Here are a few examples of what this lets you do:

// did you pet your pet today?
bool wasPet = this.Helper.Reflection.GetField<bool>(pet, "wasPetToday").GetValue();

// what is the spirit forecast today?
string forecast = this.Helper.Reflection
   .GetMethod(new TV(), "getFortuneForecast")
   .Invoke<string>();

// randomise the mines
if(Game1.currentLocation is MineShaft)
   this.Helper.Reflection.GetField<Random>(Game1.currentLocation, "mineRandom").SetValue(new Random());

This works with static or instance fields/methods, caches the reflection to improve performance, and will throw useful errors automatically when reflection fails.

If you need to do more, you can switch to C#'s underlying reflection API:

FieldInfo field = this.Helper.Reflection.GetField<string>().FieldInfo;
MethodInfo method = this.Helper.Reflection.GetMethod().MethodInfo;

Mod registry

Your mod can get information about loaded mods, or check if a particular mod is loaded. (All mods are loaded by the time your mod's Entry(…) method is called.)

// check if a mod is loaded
bool isLoaded = this.Helper.ModRegistry.IsLoaded("UniqueModID");

// get manifest info for a mod (name, description, version, etc.)
IManifest manifest = this.Helper.ModRegistry.Get("UniqueModID");

// get manifest info for all loaded mods
foreach(IManifest manifest in this.Helper.ModRegistry.GetAll()) {  }

Multiplayer

The multiplayer API provides methods to support modding in a multiplayer context:

// get a unique multiplayer ID (e.g. for animal IDs)
int uniqueID = this.Helper.Multiplayer.GetNewID();

// get the locations being sync'd from the main player
foreach (GameLocation location in this.Helper.Multiplayer.GetActiveLocations())

Translation

The translation API lets you translate your mod into the player's current language, accounting for locale fallback automatically (e.g. if a translation isn't available in pt-BR.json, SMAPI will check pt.json and default.json).

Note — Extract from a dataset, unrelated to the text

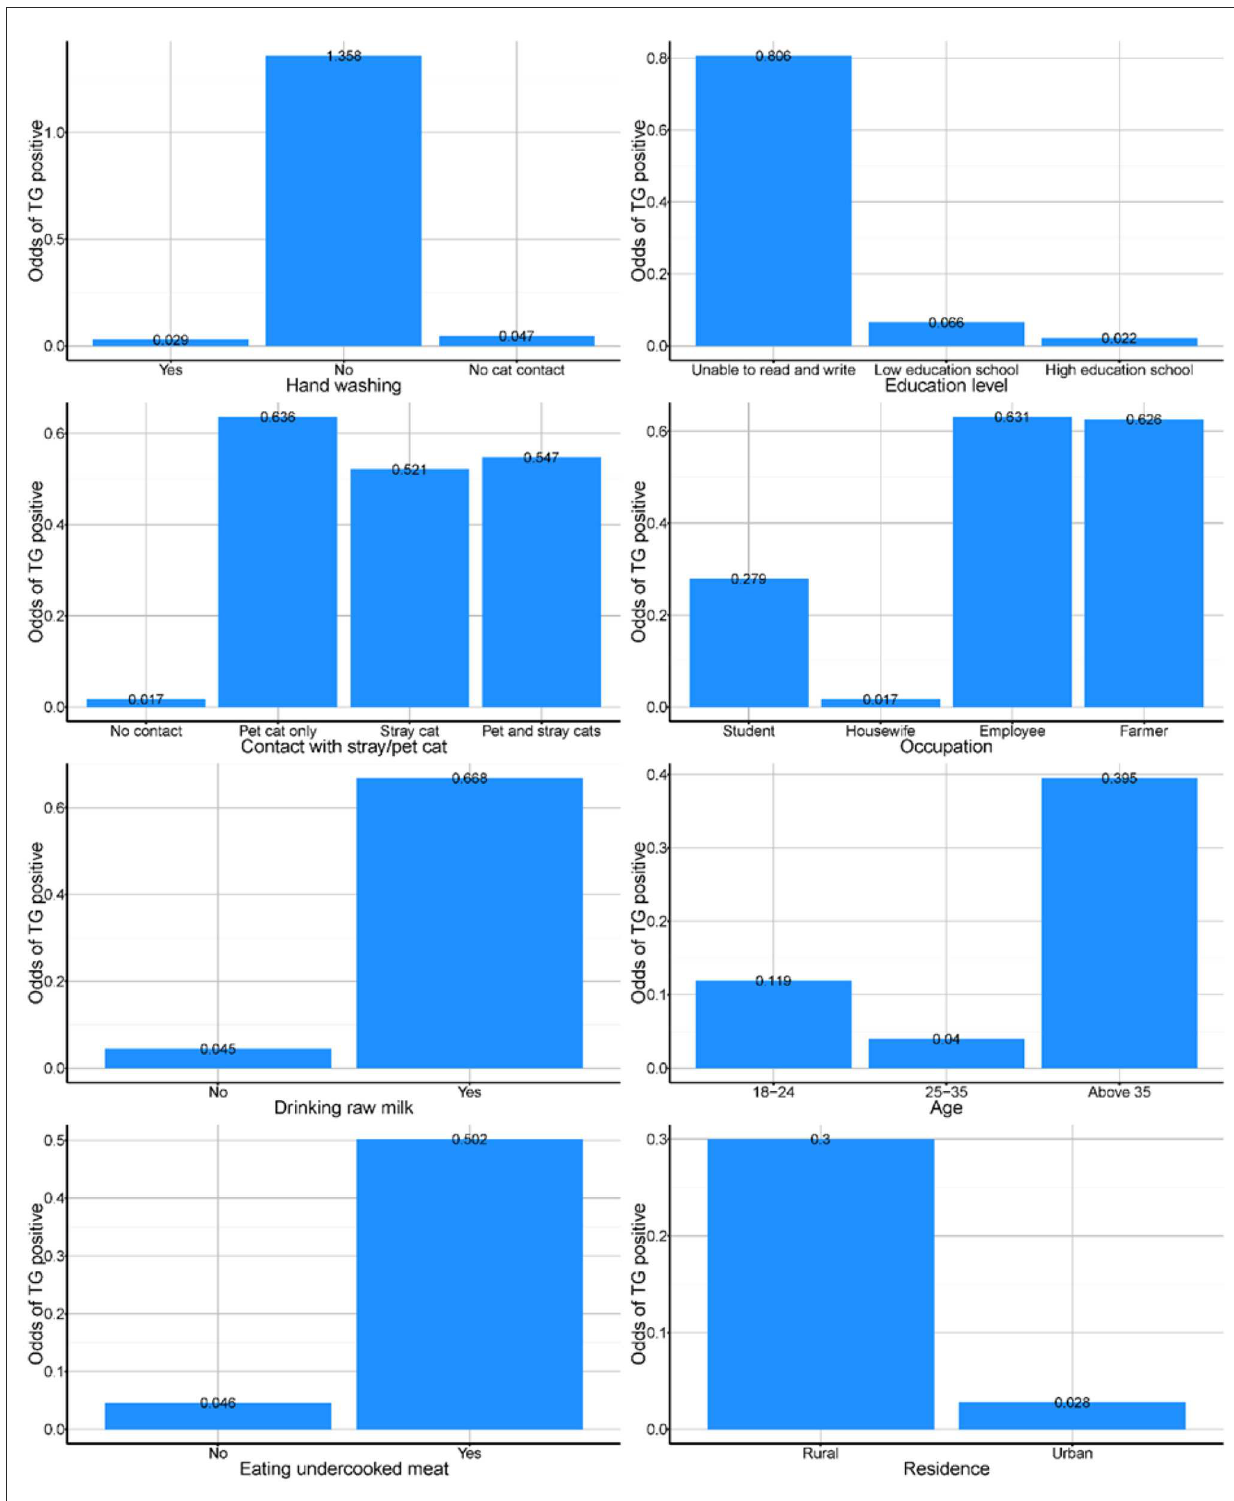
FIGURE2 Partial dependency plots from the best random forest model presenting odds of toxoplasmosis among pregnant women exposed to different factors in Sharqia Governorate, Egypt.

Translations can be a simple string, or they can include tokens to inject values into the translation.

File structure
SMAPI reads translations from JSON files in a structure like this:
YourMod/
   i18n/
      default.json
      es.json
      pt.json
   manifest.json
   YourMod.dll

The default.json file should contain a flat key→value lookup with your default text. Each key is case-insensitive, and can contain alphanumeric, underscore, hyphen, and dot characters. Feel free to add JavaScript comments to organise or document your translations. For example:

{
    // example translations
    "item-type.label": "Item type",
    "item-type.fruit-tree": "{{fruitName}} tree",
}

You can then add translation files for each language you want to support, by copying the default.json file and translating its values. Each translation file should have one of these file names:

Language File name
Chinese zh.json
German de.json
Japanese ja.json
Portuguese pt.json
Russian ru.json
Spanish es.json
Reading translations
Once your i18n files are set up, you can read translations for the current locale:
// read a simple translation
string label = helper.Translation.Get("item-type.label");

// read a translation which uses tokens (accepts an anonymous object, dictionary, or model)
string text = helper.Translation.Get("item-type.fruit-tree", new { fruitName = "apple" });

The helper.Translate(…) method returns a fluent interface — you can keep calling methods on its return value to customise the translation. (See IntelliSense for a description of the available methods.) To get the text, simply assign it to a string:

// use fluent chain
string text = helper.Translate(key).Tokens(tokens).Tokens(moreTokens).Assert();

If your code has a lot of translation calls, you can make it less verbose by aliasing the translation helper:

var i18n = helper.Translation;

i18n.Get("item-type.fruit-tree", new { fruitName = i18n.Get("apple") });
Tips for translators
  • Save i18n files with UTF-8 encoding to avoid broken symbols in-game.
  • Type reload_i18n into the SMAPI console and hit enter to reload translations without exiting the game. (If a mod internally cached a translation, it may not be updated.)